**Questions to answer**:
**A.** Answer these questions about the passage on Barbara's illness below:
(i) What was Barbara diagnosed with first at the beginning of January 2006?
(ii) What three stages made up the treatment Barbara agreed on?
(iii) How far away was the hospital where Barbara had her chemo treatments?
**B.** In the passage on Barbara's illness below, rewrite the stretch from "Barbara’s life became" through "answer surprised me.", swapping "sounding boards" for "advisers".
**C.** Do these statements agree with the passage on Barbara's illness below? Answer yes or no for each, and quote the words that decide it.
(i) The cancer specialist worked at a hospital two hours away.
(ii) Barbara told the narrator she had already cried.
(iii) Barbara's husband helped her make decisions about treatment.

(Given passage begins)

Love, prayer, and a positive attitude have all been proven to aid the healing process, but I was surprised last year to learn about the power of a negative emotion—one I wouldn’t list as necessary for conquering a life-threatening disease.
Life dealt my close friend, Barbara, a double whammy at the beginning of January 2006. First came a diabetes diagnosis, and within only a few more weeks, she learned she had cancer in her left breast. After many tests and consults with a few doctors, both in and out of the town we live in, she suffered yet another blow. Both breasts held malignancies, one more advanced than the other.
I accompanied her as she consulted two doctors. One was a local oncologist and the other a cancer specialist at a university research hospital two hours away. Barbara knew that two sets of ears were of value when important words sailed her way like darts at a target board. The doctors have limited time, and they spout information at a rapid pace, so it’s easy to miss something. We both asked questions. The subject of her diabetes had not been addressed by these doctors, so I asked the specialist if chemo would have any effect on this other serious condition. Nonchalantly, he said, “Of course. It will make the diabetes go wild.” Barbara and I both bristled at his casual, uncaring comment. We left each appointment silently, heads whirling with information. On the way home, we stopped for dinner and discussed the options presented that day. I felt as if we spoke about some unknown person, not the woman across from me whose friendship I’d treasured for thirty years. We weren’t ready to bare our emotions quite yet, even to each other.
Barbara’s life became a series of medical tests, reams of literature to read, and doctors who offered clinical information but little comfort. She no longer had a husband to help make those all-important decisions regarding treatment, so she turned to her adult children and a few close friends who might act as sounding boards. Our phone conversations became more frequent than usual. Barbara is a strong person, and finally, she felt ready for the treatment agreed upon. There would be several months of chemo, then a double mastectomy, followed by a series of radiation treatments. It was not a program for sissies.
One morning in March, I called her and near the end of our conversation, I asked her if she’d cried yet. Her answer surprised me.
“No, I haven’t cried,” she said. “I’m not sad. I’m mad! In fact, I’m furious that this has happened.”
I had shed tears more than once. The sadness was mine, not hers. How could I feel otherwise as I watched my good friend prepare to meet the challenge of her life? Not only did she have all the cancer treatment to come, but she still needed to spend time learning more about living with diabetes, which she dealt with, not once in awhile, but on a daily basis. Maybe I should be angry like Barbara I told myself. But anger never swam to the surface for me. Love and support were foremost in my mind, and anger didn’t fit into that plan. Instead, fear became my frequent and silent companion, walking beside my every day.
Barbara started chemo treatments during the chill of early spring. Friends took turns driving her to and from the hospital a hundred miles away. She hated depending on others, as she’d always been the one to help anyone in need. “It makes me so mad to have to ask people to do this,” she told me over coffee one morning. As the treatments continued, she came to accept the fact that she needed to rely on her friends.

(Given passage ends)
(Material supplied begins)

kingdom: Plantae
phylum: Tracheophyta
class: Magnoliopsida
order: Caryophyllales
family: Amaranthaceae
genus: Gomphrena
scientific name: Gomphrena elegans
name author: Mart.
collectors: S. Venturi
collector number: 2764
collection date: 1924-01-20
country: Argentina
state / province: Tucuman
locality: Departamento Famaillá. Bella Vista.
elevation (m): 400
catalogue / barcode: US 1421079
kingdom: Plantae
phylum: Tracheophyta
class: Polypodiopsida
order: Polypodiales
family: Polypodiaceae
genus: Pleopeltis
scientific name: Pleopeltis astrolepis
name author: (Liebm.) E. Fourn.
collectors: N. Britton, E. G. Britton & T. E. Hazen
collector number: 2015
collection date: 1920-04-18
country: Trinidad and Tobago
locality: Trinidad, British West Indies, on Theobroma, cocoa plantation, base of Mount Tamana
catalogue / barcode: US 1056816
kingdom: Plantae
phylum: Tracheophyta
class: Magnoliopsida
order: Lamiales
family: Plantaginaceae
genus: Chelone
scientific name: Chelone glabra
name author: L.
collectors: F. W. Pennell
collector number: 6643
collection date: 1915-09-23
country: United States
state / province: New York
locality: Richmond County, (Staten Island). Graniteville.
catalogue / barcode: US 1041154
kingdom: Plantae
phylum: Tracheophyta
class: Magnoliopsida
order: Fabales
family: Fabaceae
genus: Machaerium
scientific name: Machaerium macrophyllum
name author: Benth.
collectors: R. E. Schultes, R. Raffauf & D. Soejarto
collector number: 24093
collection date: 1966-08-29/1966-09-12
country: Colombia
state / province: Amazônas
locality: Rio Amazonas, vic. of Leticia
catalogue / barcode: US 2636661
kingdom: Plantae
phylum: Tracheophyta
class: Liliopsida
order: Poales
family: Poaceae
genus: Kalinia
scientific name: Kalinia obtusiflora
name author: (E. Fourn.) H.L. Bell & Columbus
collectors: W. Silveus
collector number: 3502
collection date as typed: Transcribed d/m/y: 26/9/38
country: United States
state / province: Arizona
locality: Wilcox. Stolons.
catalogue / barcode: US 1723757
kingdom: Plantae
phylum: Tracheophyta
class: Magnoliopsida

(Material supplied ends)

**Set of answers**:
**A.**
(i) Diabetes.
(ii) Several months of chemo, then a double mastectomy, followed by a series of radiation treatments.
(iii) A hundred miles away.

**B.**
Barbara’s life became a series of medical tests, reams of literature to read, and doctors who offered clinical information but little comfort. She no longer had a husband to help make those all-important decisions regarding treatment, so she turned to her adult children and a few close friends who might act as advisers. Our phone conversations became more frequent than usual. Barbara is a strong person, and finally, she felt ready for the treatment agreed upon. There would be several months of chemo, then a double mastectomy, followed by a series of radiation treatments. It was not a program for sissies.
One morning in March, I called her and near the end of our conversation, I asked her if she’d cried yet. Her answer surprised me.

**C.**
(i) Yes: "a cancer specialist at a university research hospital two hours away"
(ii) No: "No, I haven’t cried,"
(iii) No: "She no longer had a husband to help make those all-important decisions regarding treatment"